■ **INSTRUCTIONS FOR THE TASK**
Each line in the material below, starting at the one with "comfortable sense of" and ending at the one with "champions within our communities.", is to be reproduced exactly; no picture is to be copied.

▬▬▬▬▬▬▬▬▬▬

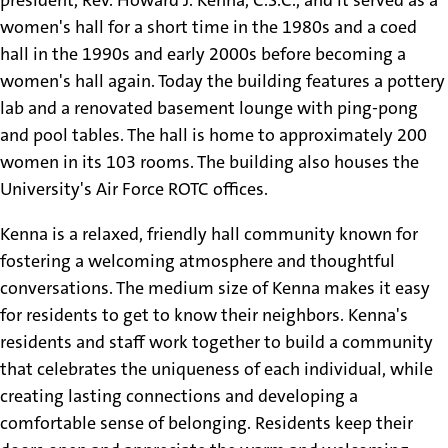
women's hall for a short time in the 1980s and a coed
hall in the 1990s and early 2000s before becoming a
women's hall again. Today the building features a pottery
lab and a renovated basement lounge with ping-pong
and pool tables. The hall is home to approximately 200
women in its 103 rooms. The building also houses the
University's Air Force ROTC offices.
Kenna is a relaxed, friendly hall community known for
fostering a welcoming atmosphere and thoughtful
conversations. The medium size of Kenna makes it easy
for residents to get to know their neighbors. Kenna's
residents and staff work together to build a community
that celebrates the uniqueness of each individual, while
creating lasting connections and developing a
comfortable sense of belonging. Residents keep their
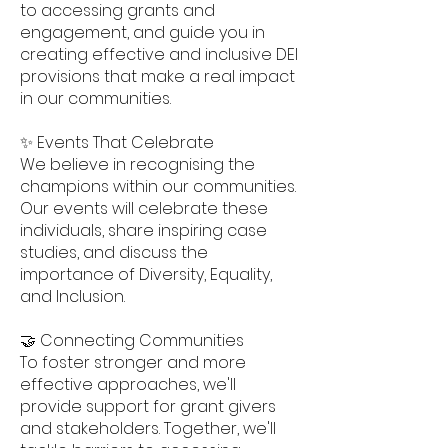
to accessing grants and
engagement, and guide you in
creating effective and inclusive DEI
provisions that make a real impact
in our communities.
✨ Events That Celebrate
We believe in recognising the
champions within our communities.
Our events will celebrate these
individuals, share inspiring case
studies, and discuss the
importance of Diversity, Equality,
and Inclusion.
🤝 Connecting Communities
To foster stronger and more
effective approaches, we'll
provide support for grant givers
and stakeholders. Together, we'll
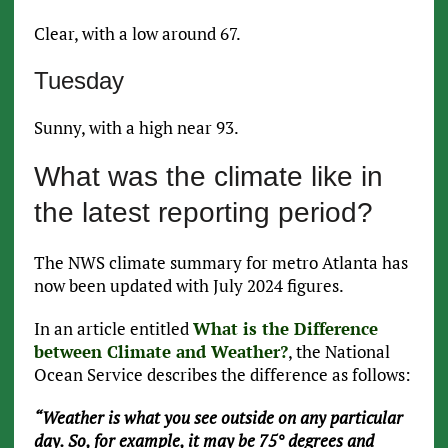
Clear, with a low around 67.
Tuesday
Sunny, with a high near 93.
What was the climate like in
the latest reporting period?
The NWS climate summary for metro Atlanta has
now been updated with July 2024 figures.
In an article entitled
What is the Difference
between Climate and Weather?
, the National
Ocean Service describes the difference as follows:
“Weather is what you see outside on any particular
day. So, for example, it may be 75° degrees and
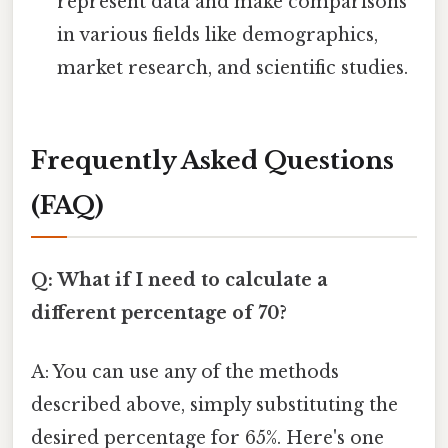
represent data and make comparisons
in various fields like demographics,
market research, and scientific studies.
Frequently Asked Questions
(FAQ)
Q: What if I need to calculate a
different percentage of 70?
A: You can use any of the methods
described above, simply substituting the
desired percentage for 65%. Here's one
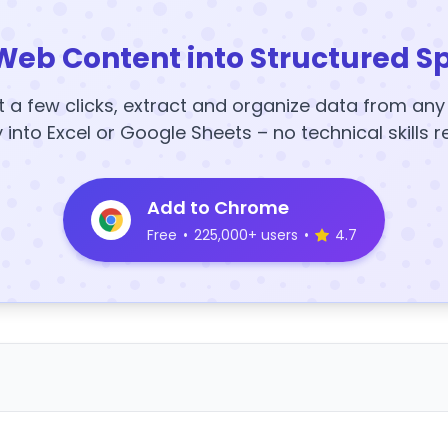
Web Content into Structured S
t a few clicks, extract and organize data from an
y into Excel or Google Sheets – no technical skills r
Add to Chrome
Free
•
225,000+ users
•
4.7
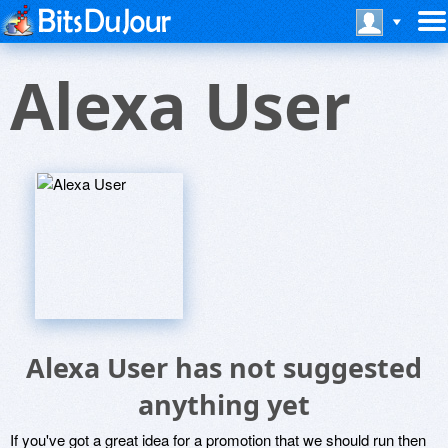
Alexa User
Alexa User has not suggested
anything yet
If you've got a great idea for a promotion that we should run then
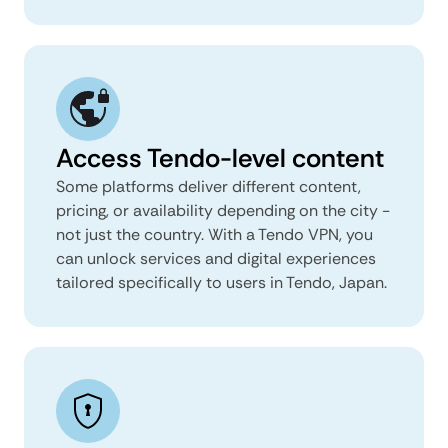
Access Tendo-level content
Some platforms deliver different content,
pricing, or availability depending on the city -
not just the country. With a Tendo VPN, you
can unlock services and digital experiences
tailored specifically to users in Tendo, Japan.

▬▬▬▬▬▬▬▬▬▬

■ **SOLUTION TO THIS TASK**
comfortable sense of belonging. Residents keep their
to accessing grants and
engagement, and guide you in
creating effective and inclusive DEI
provisions that make a real impact
in our communities.
✨ Events That Celebrate
We believe in recognising the
champions within our communities.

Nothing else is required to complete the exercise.